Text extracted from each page
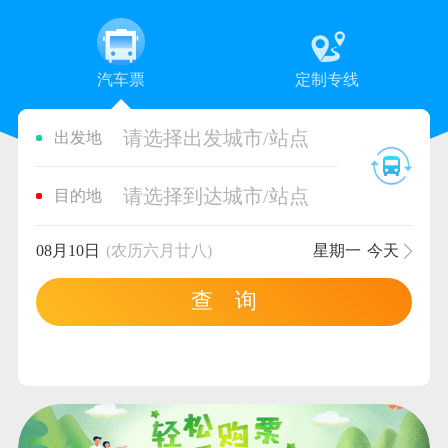
汽车票
定制专线
请选择出发城市/站点
出发地
请选择到达城市/站点
目的地
08月10日
(农历六月廿八)
星期一
今天
查 询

- _THE PROBLEM_: Edit the lines so that "目的地" becomes "终点站" wherever it occurs, change nothing else, and return them without the pictures.

- _YOUR SOLUTION_:
汽车票
定制专线
请选择出发城市/站点
出发地
请选择到达城市/站点
终点站
08月10日
(农历六月廿八)
星期一
今天
查 询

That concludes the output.